The Indian Rupee (INR) has witnessed a significant decline, touching fresh historic lows against the US Dollar in late January 2026. As of January 27, the currency is trading under pressure due to global geopolitical tensions and massive selling by foreign investors. This depreciation is impacting import costs but is seen as a temporary benefit for export-oriented sectors.

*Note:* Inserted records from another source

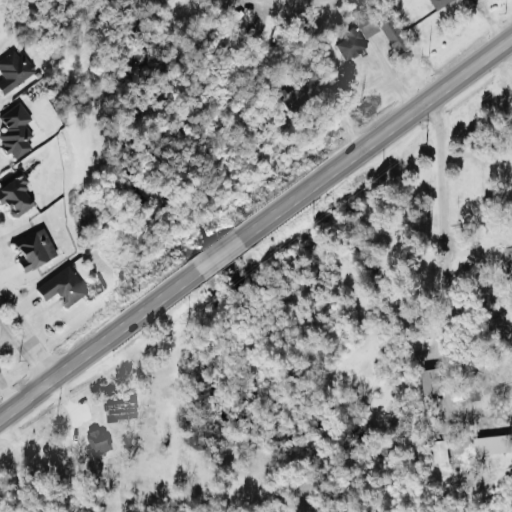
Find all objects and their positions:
road: (251, 0)
road: (268, 2)
building: (438, 3)
building: (393, 33)
building: (350, 44)
building: (12, 70)
road: (506, 75)
building: (296, 92)
building: (14, 131)
road: (377, 141)
building: (15, 196)
road: (441, 225)
building: (33, 249)
road: (218, 255)
building: (61, 287)
building: (503, 321)
road: (98, 342)
road: (25, 346)
building: (430, 380)
building: (461, 396)
road: (64, 440)
building: (95, 440)
building: (478, 448)
building: (439, 451)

Current Currency Exchange Rates
The rupee breached psychological marks earlier this week. The latest trading figures are as follows:
| Currency Pair | Rate (INR) |
|---|---|
| USD to INR | 91.70 – 92.21 |
| AED to INR | 24.97 – 25.04 |
| KWD to INR | 300.60 – 300.82 |
Why is the Rupee Sliding?
Market experts point to several critical factors driving this downward trend:
- Heavy FII Selling: Foreign Institutional Investors have pulled out over ₹40,700 crore from Indian markets in January 2026 alone.

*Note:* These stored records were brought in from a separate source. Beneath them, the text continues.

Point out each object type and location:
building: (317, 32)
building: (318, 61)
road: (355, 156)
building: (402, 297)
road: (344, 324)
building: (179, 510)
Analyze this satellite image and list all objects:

- Geopolitical Tensions: Threats of new tariffs between the US and European nations have created a “risk-off” sentiment globally.
- Safe Haven Demand: Investors are moving money into gold and silver, weakening emerging market currencies like the INR.
RBI Stance and Bond Yields
Reports suggest that the Reserve Bank of India (RBI) is tolerating some level of depreciation to manage domestic liquidity better. They are intervening only intermittently to stop extreme volatility. Meanwhile, Indian bond yields are rising due to fiscal strain, which is further discouraging foreign investment in the debt market.